# skimmed goat milk for yogurt?



## ohiogoatgirl (Aug 27, 2010)

i make butter and chees from my goats milk. i have a seperator and tend then end up with "skim milk" that i never seem to be able to use fast enough.

my seperator is set so that the "skim milk" actually comes out more like a bit better then "whole" store bought milk. at least flavor wise to my family it seems that way.

i'm wondering if i could make yogurt from it?

i have my first test jar of my first ever yogurt now incubating. i'm so excited about it and time seems to be passing really slowly. 
anyhow, i already am reading that goat milk tends to be runny yogurt anyways. i didnt add any thickeners or anything at all to my first test batch. just the milk and culture. so depending on how it turns out i may try adding gelatin to it.

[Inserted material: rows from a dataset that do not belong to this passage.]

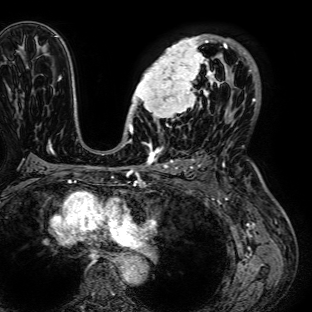
Breast MRI (dynamic contrast-enhanced), one axial slice. Cropped to one breast. Dynamic contrast-enhanced series, time point 2 of 7 at this slice position (early post-contrast). 1.5 T. TE 2.6 ms, TR 5.2 ms. 312 × 312 image matrix. Female patient.
Structures marked on this image (semi-automatically segmented with operator editing):
- enhancing-tissue mask used for the functional tumour volume (all voxels passing the contrast-enhancement thresholds inside the analysis volume; usually the tumour): bounding box [x1, y1, x2, y2] px = [128, 35, 236, 125]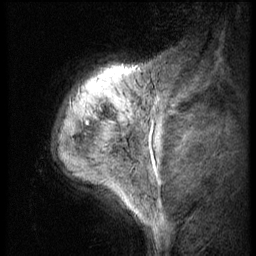
Breast MRI (dynamic contrast-enhanced), one sagittal slice; 3 images stored at this slice position (order not interpretable as contrast timing); 1.5 T; TE 4.2 ms, TR 9 ms; 2.5 mm slice thickness; 256 × 256 image matrix, field of view 180 × 180 mm. Female patient, age 50 years. Case-level facts recorded for this patient, not image findings: setting: breast cancer imaged before/during neoadjuvant chemotherapy; receptor status: triple-negative.
Annotated regions visible in this slice (semi-automatic segmentation, software-assisted and operator-edited):
- analysis volume of interest (the breast-tissue region the enhancement analysis was run in; not a lesion): box from (x=45, y=52) to (x=135, y=191) px
- tumour enhancement mask (voxels above the 140 % enhancement threshold inside the analysis volume of interest): (x=86, y=95)–(x=117, y=126)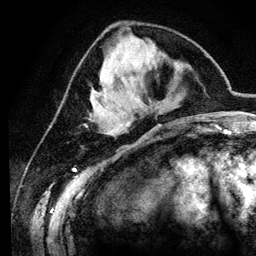
Breast MRI (dynamic contrast-enhanced), one axial slice; position 43 of 134 along the scan axis; cropped to one breast; dynamic contrast-enhanced series, time point 2 of 6 at this slice position (early post-contrast); 3 T; TE 4.2 ms, TR 7.9 ms; 1.2 mm slice thickness; 256 × 256 image matrix. Female patient.
Annotated regions visible in this slice (semi-automatically segmented with operator editing):
- enhancing-tissue mask used for the functional tumour volume (all voxels passing the contrast-enhancement thresholds inside the analysis volume; usually the tumour): bounding box [x1, y1, x2, y2] px = [94, 93, 105, 98]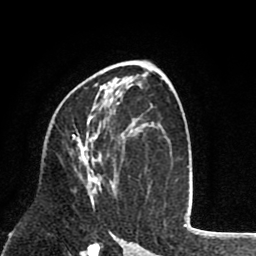
Breast MRI (dynamic contrast-enhanced), one axial slice. Slice 46 of 80 in the series (ordered by position). Cropped to one breast. Dynamic contrast-enhanced series, time point 2 of 8 at this slice position (early post-contrast). 1.5 T. TE 2.6 ms, TR 6.1 ms. 256 × 256 image matrix. Female patient.
Outlined on this slice (semi-automatic segmentation, software-assisted and operator-edited):
- enhancing-tissue mask used for the functional tumour volume (all voxels passing the contrast-enhancement thresholds inside the analysis volume; usually the tumour): bounding box <72,84,112,203> (left, top, right, bottom; pixels)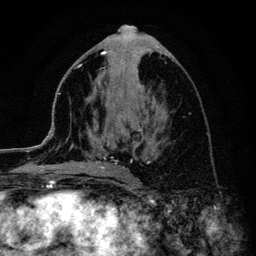
Breast MRI (dynamic contrast-enhanced), one axial slice. Slice 52 of 134 in the series (ordered by position). Cropped to one breast. Dynamic contrast-enhanced series, time point 2 of 6 at this slice position (early post-contrast). 3 T. TE 4.2 ms, TR 8.6 ms. 1.2 mm slice thickness. 256 × 256 image matrix, field of view 160 × 160 mm. Female patient.
Outlined on this slice (semi-automatically segmented with operator editing):
- enhancing-tissue mask used for the functional tumour volume (all voxels passing the contrast-enhancement thresholds inside the analysis volume; usually the tumour): bounding box [x1, y1, x2, y2] px = [45, 66, 142, 169]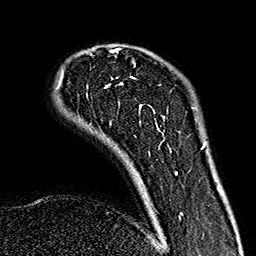
Breast MRI (dynamic contrast-enhanced), one axial slice. Position 36 of 160 along the scan axis. Cropped to one breast. Dynamic contrast-enhanced series, time point 2 of 7 at this slice position (early post-contrast). 1.5 T. TE 2.7 ms, TR 5.1 ms. 1 mm slice thickness. 256 × 256 image matrix, field of view 178 × 178 mm. Female patient.
Outlined on this slice (semi-automatic segmentation, software-assisted and operator-edited):
- enhancing-tissue mask used for the functional tumour volume (all voxels passing the contrast-enhancement thresholds inside the analysis volume; usually the tumour): bounding box <58,48,183,220> (left, top, right, bottom; pixels)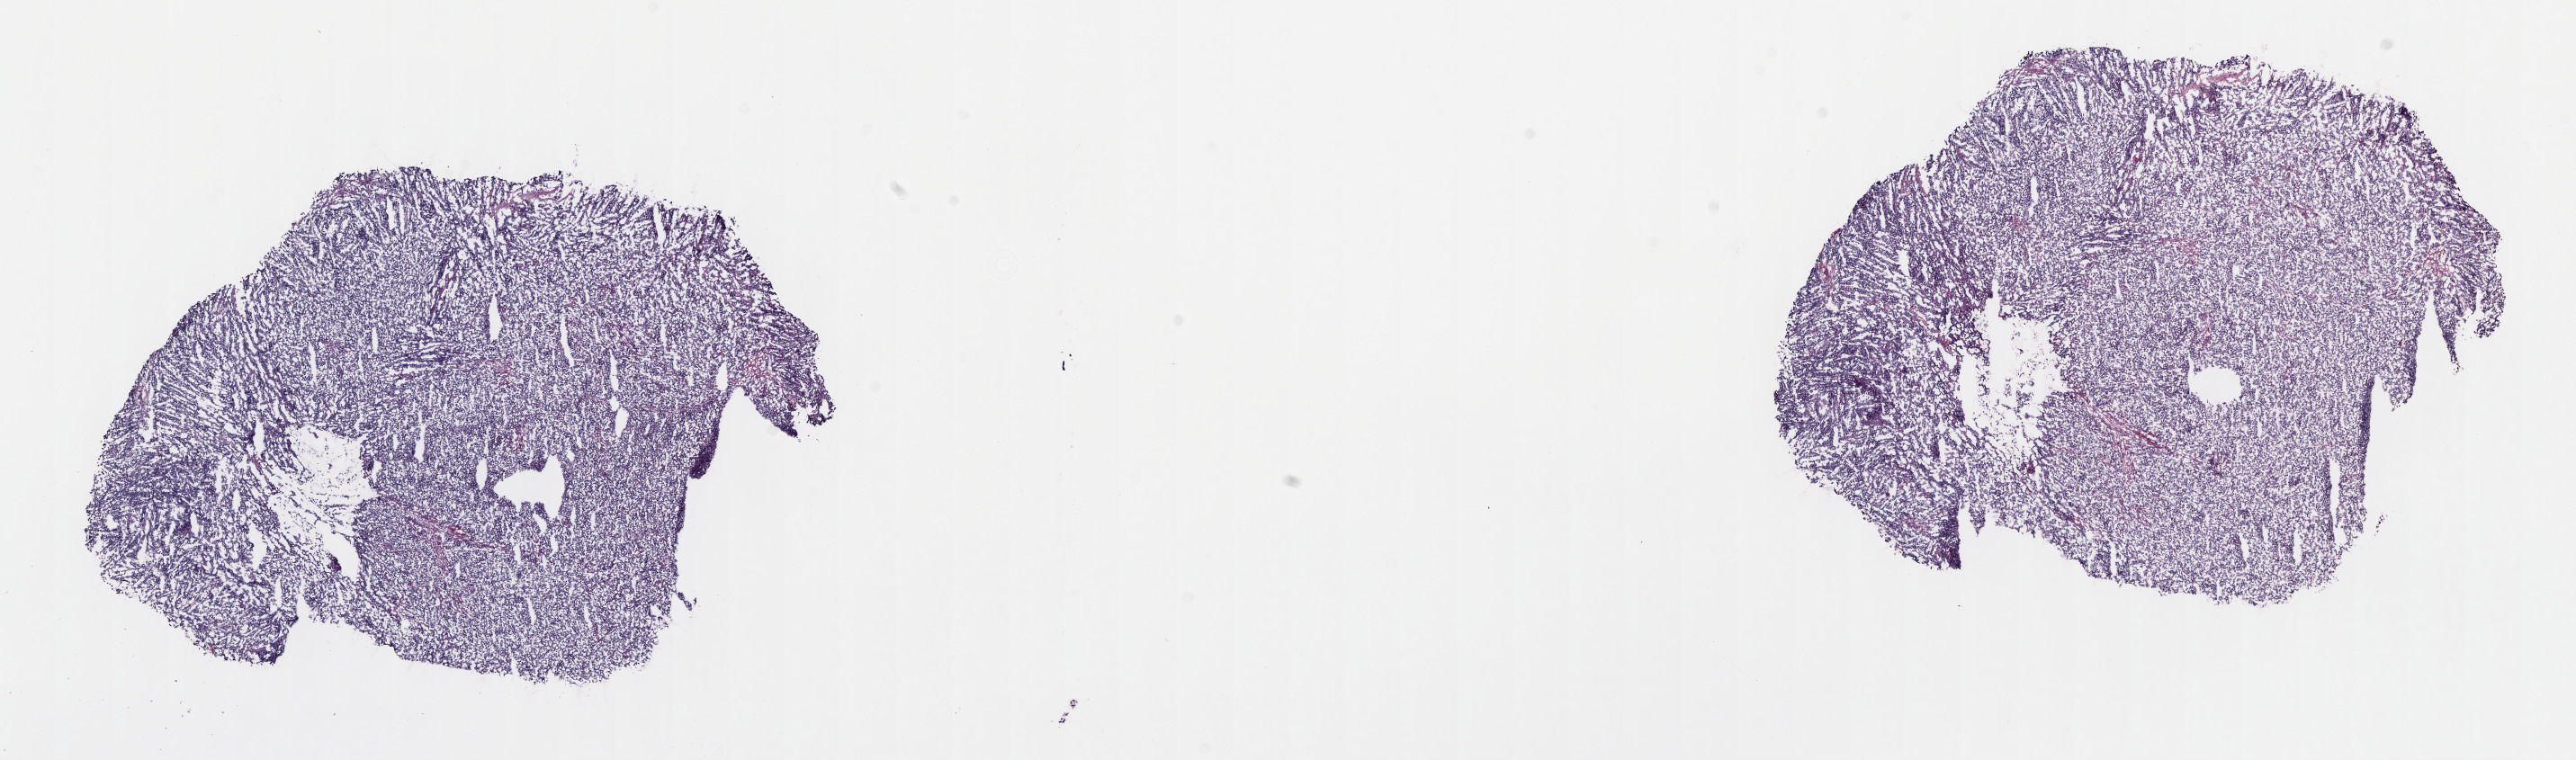
Digitized H&E tissue section (whole slide) — low-resolution overview of the scanned area, about 23.2 x 6.8 mm (acquisition: 40x scan); frozen section; testis, primary tumour sample. Patient: male, age at initial diagnosis 39 years. Composition of this section per pathologist review: tumour cells 80%, tumour nuclei 80%.
Diagnosis: Seminoma, NOS.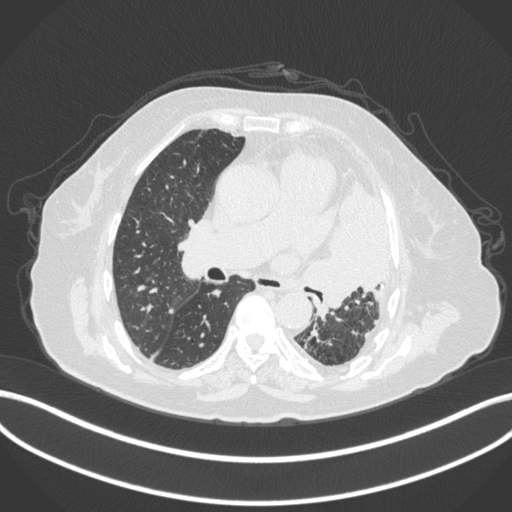
Chest CT, one axial slice; position 206 of 399 along the scan axis; lung window (W 1500 / L -600 HU); 1 mm slice thickness; 512 × 512 image matrix, field of view 400 × 400 mm. Female patient, age 75 years. From the clinical record (not read from this slice): clinical TNM (as recorded): T3 N3 M1.
Structures marked on this image (bounding box drawn by a radiologist):
- lung tumour (recorded histology: adenocarcinoma): box from (x=299, y=186) to (x=389, y=313) px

and i'm guessing that if i tried making yogurt with my "skim" goat milk that i would definitely need to add gelatin to it for thickening because it will have less good stuff in it for making the yogurt.

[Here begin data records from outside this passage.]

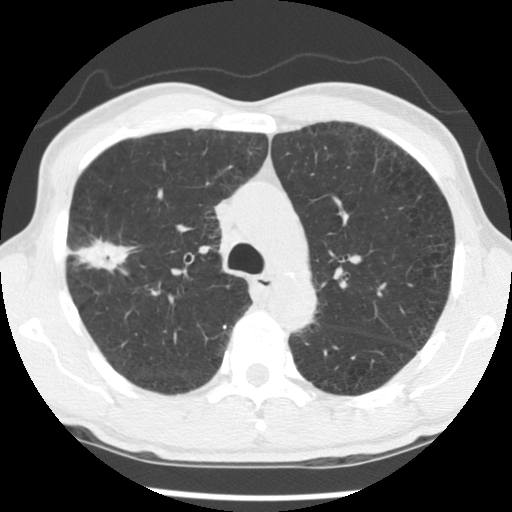
Low-dose screening chest CT, one axial slice; reconstruction kernel STANDARD; lung window (W 1500 / L -600 HU); 2.5 mm slice thickness; 512 × 512 image matrix.
Annotated regions visible in this slice (expert manual segmentation):
- lesion 1 (tumor, upper lobe of right lung): box from (x=73, y=238) to (x=135, y=273) px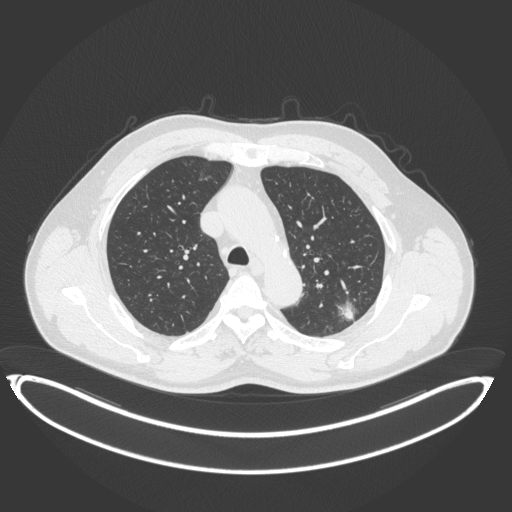
Chest CT, one axial slice. Slice 262 of 399 in the series (ordered by position). 120 kVp. Lung window (W 1500 / L -600 HU). 1 mm slice thickness. 512 × 512 image matrix, field of view 469 × 469 mm. Patient: male, 58 years. From the clinical record (not read from this slice): clinical TNM (as recorded): T1c N0 M0; histopathological grade: G1-2.
Annotated regions visible in this slice (rectangle marked by the reading radiologist):
- lung tumour (recorded histology: adenocarcinoma): box from (x=335, y=296) to (x=365, y=323) px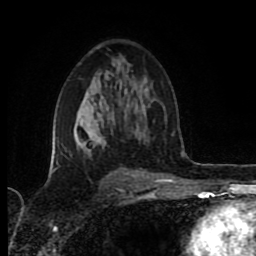
Breast MRI (dynamic contrast-enhanced), one axial slice. Position 52 of 80 along the scan axis. Cropped to one breast. Dynamic contrast-enhanced series, time point 2 of 8 at this slice position (early post-contrast). 1.5 T. TE 4.2 ms, TR 6.9 ms. 2 mm slice thickness. 256 × 256 image matrix. Female patient.
Outlined on this slice (semi-automatic segmentation, software-assisted and operator-edited):
- enhancing-tissue mask used for the functional tumour volume (all voxels passing the contrast-enhancement thresholds inside the analysis volume; usually the tumour): bounding box <51,120,137,176> (left, top, right, bottom; pixels)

think this is something to try or no?
thanks!


----------



## Dreaming2Loudly (Apr 19, 2007)

Just now finished my postings on facebook for my yogurt experiment. Did 4 different jars and 2 were with skimmed milk. You can read about it here http://www.facebook.com/pages/Mystic-Hollow-Farm/260067796765


----------



## ohiogoatgirl (Aug 27, 2010)

awesome! i "like"d the page and did some comments. very cool!


----------